The worst stock market crash since Black Monday during October of 1987 occurred during the first week of August of 2007. But nobody noticed.

On the morning of August 6th 2007, investment professionals were baffled with unprecedented stock patterns. Mining sector stocks were up +18% but manufacturing stocks were down -14%. It was an extreme sector skew yet the S&P index was unchanged at +0.5% on the day. The next few days would continue with excessive volatility. MBI Insurance, a stock that had rarely attracted speculation would finish up +15% on Aug 6th, followed by another +7% on Aug 7th, and then finish down -22% over the subsequent two days. The brief rally in MBI was short lived.

Only weeks later would investors begin to have insights on the dispersion patterns. Prominent hedge funds that had never had a negative annual performance began disclosing excessive trading loses with many notable firms reporting several hundred millions were lost  - in a single day. Hedge funds were hemorrhaging in excess of 30% of their assets when the S&P index was unchanged.  The market dispersion was the side effects of the synchronous unwind ignited by the hordes of "computerized" strategies that were caught off guard when history didn't repeat. It was the industry's first world wide panic - by machines.

Over the past decade, computerized (or black-box) trading has had a coming of age. Black-box firms use mathematical formulas to buy and sell stocks. The industry attracts the likes of mathematicians, astrophysics and robot scientists.

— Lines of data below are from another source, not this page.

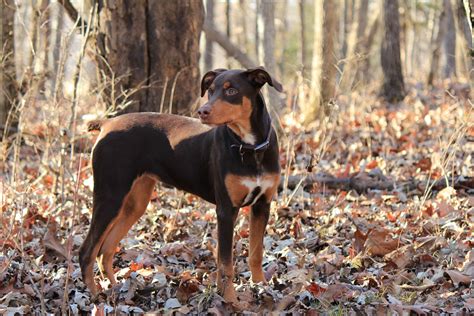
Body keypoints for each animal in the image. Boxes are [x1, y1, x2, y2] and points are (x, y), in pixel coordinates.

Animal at [79, 66, 284, 302]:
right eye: (210, 90)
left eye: (231, 90)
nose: (202, 111)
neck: (250, 148)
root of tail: (106, 124)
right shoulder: (226, 210)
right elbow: (226, 265)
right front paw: (231, 301)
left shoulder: (263, 205)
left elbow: (255, 253)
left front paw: (261, 287)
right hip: (110, 195)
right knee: (87, 251)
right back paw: (96, 295)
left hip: (135, 201)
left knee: (106, 249)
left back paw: (114, 289)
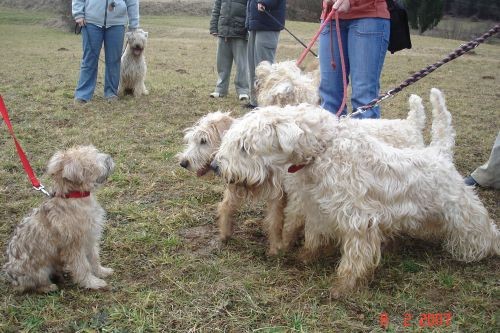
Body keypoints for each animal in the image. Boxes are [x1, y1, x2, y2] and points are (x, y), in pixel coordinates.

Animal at [3, 145, 115, 290]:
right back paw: (50, 287)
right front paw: (92, 283)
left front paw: (102, 271)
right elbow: (82, 266)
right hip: (39, 270)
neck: (73, 196)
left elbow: (94, 258)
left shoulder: (89, 238)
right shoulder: (74, 246)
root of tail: (11, 276)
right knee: (35, 284)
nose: (109, 158)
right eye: (91, 161)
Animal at [212, 89, 500, 296]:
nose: (216, 165)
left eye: (245, 146)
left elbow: (355, 256)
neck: (322, 152)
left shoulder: (358, 218)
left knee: (486, 231)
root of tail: (439, 152)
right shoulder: (318, 208)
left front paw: (343, 287)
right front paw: (306, 257)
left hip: (463, 213)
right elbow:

They describe their investment strategy as a marriage of economics and science. Their proliferation has been on the back of success, black-box firms have been among the best performing funds over the past decade, the marquee firms have generated double-digit performance with few if any months of negative returns.

Through their coming of age, these obscure mathematicians have joined the ranks of traditional buy-n-hold investors in their influence of market valuations. A rally into the market close is just as likely the byproduct of a technical signal as an earnings revision. They are speculated to represent a one third of all market volume albeit their influence to the day-to-day gyrations goes largely unnoticed. CNBC rarely comments on the sentiments of computerized investors.

Conventional wisdom suggests that markets are efficient, random walks and that stock prices rise and fall with the fundamentals of the company. How then have black-box traders prospered and how do they exploit market inefficiencies? Are their strategies on their last legs or will they adapt to the new landscape amidst the global financial crisis?

Chasing the Same Signals is a unique chronicle of the black-box industry's rise to prominence and their influence on the market place. This is not a story about what signals they chase, but rather a story on how they chase and compete for the same signals.